If you sit on either side of the rental market without active litigation, the takeaway is simpler. Texas eviction cases are about to move on a tighter, more uniform schedule, with less local variation and less room for procedural drift. That should make outcomes more predictable for everyone, even when the underlying disputes remain hard.

A Final Note

SB 38 is one of the most consequential changes to Texas eviction practice in a generation. The exact contours will sharpen as justice courts apply the new rules and appellate courts interpret them. If you have a property or tenancy that may face an eviction issue in 2026 and beyond, this is a good time to review your leases, your notices, and your processes.

This article is general information, not legal advice for your specific situation. If you would like to talk through a particular case, the team at Warren Kalyan is happy to help.

hello@warrenkalyan.com | (512) 347-8777
warrenkalyan.com | @warrenkalyan

Frequently Asked Questions

When did Texas SB 38 take effect?

Senate Bill 38 took effect January 1, 2026. It rewrote Chapter 24 of the Texas Property Code and is paired with updated Texas Rules of Civil Procedure that the Texas Supreme Court adopted to match.

What changed for landlords under SB 38?

Landlords get faster, more predictable timelines from notice through judgment, clearer rules on how notice must be delivered and documented, and tightened procedure that makes contested cases harder for tenants to drag out.

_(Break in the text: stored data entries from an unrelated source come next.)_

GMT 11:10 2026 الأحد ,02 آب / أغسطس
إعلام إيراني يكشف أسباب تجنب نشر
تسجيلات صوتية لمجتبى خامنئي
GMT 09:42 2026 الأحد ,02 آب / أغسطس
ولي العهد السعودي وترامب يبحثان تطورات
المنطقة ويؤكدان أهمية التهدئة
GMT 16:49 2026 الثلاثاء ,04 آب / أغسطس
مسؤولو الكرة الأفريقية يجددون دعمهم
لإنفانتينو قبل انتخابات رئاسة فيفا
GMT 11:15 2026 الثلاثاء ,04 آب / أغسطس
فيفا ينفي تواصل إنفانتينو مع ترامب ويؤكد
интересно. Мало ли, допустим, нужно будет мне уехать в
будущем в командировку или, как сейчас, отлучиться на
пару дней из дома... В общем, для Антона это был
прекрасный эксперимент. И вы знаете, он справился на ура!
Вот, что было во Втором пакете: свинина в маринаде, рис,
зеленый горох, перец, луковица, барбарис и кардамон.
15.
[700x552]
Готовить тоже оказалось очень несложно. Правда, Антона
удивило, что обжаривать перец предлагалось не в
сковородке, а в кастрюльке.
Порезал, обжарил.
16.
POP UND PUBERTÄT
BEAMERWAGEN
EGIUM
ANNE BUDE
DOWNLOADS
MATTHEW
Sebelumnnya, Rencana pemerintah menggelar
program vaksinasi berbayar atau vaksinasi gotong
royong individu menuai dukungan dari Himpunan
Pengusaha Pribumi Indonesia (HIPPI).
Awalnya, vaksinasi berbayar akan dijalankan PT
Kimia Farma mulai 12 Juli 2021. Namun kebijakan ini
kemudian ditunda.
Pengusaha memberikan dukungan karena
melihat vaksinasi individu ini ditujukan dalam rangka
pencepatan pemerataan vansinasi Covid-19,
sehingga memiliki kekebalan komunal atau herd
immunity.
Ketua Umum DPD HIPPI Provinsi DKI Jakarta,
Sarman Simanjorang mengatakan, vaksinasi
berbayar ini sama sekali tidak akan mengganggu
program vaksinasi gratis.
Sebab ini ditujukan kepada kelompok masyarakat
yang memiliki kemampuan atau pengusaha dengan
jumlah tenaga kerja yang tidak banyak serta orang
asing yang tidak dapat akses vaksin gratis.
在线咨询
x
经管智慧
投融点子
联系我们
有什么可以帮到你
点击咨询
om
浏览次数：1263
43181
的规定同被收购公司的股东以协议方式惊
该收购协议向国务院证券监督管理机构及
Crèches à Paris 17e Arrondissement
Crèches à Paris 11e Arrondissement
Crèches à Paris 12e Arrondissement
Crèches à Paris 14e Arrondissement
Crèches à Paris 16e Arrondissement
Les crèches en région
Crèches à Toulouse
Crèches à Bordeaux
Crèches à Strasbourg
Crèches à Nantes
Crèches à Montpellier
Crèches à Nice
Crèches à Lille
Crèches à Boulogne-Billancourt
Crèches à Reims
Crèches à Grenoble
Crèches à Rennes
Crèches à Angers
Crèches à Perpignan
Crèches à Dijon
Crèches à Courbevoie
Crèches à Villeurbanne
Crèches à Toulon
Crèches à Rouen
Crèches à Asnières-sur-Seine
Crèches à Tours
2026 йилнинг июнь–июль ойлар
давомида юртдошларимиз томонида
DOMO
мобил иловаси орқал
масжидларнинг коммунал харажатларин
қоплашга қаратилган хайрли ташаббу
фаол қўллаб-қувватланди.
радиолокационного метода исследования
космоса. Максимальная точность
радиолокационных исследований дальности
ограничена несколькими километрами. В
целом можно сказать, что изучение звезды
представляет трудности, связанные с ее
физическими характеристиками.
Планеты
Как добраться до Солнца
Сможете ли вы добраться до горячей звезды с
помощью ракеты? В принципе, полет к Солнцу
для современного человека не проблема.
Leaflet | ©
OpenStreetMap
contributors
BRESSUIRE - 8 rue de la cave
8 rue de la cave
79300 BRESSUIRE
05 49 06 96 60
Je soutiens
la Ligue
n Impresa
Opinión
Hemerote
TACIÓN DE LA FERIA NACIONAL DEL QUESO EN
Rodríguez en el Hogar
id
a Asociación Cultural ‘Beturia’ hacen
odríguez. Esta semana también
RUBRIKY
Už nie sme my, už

Form leases and notice templates drafted before 2026 should be reviewed and updated.

What changed for tenants?

Tenants face shorter response windows, more rigorous answer requirements, and narrower categories of available defenses. Tenants who plan to contest an eviction need to act quickly and document their position carefully from the first notice forward.

Does SB 38 affect commercial leases too?

Chapter 24 of the Property Code primarily governs residential and small commercial eviction practice, and the procedural updates flow through the same justice court framework. Commercial landlords with mixed-use portfolios should still review their notice and forcible detainer process for compliance.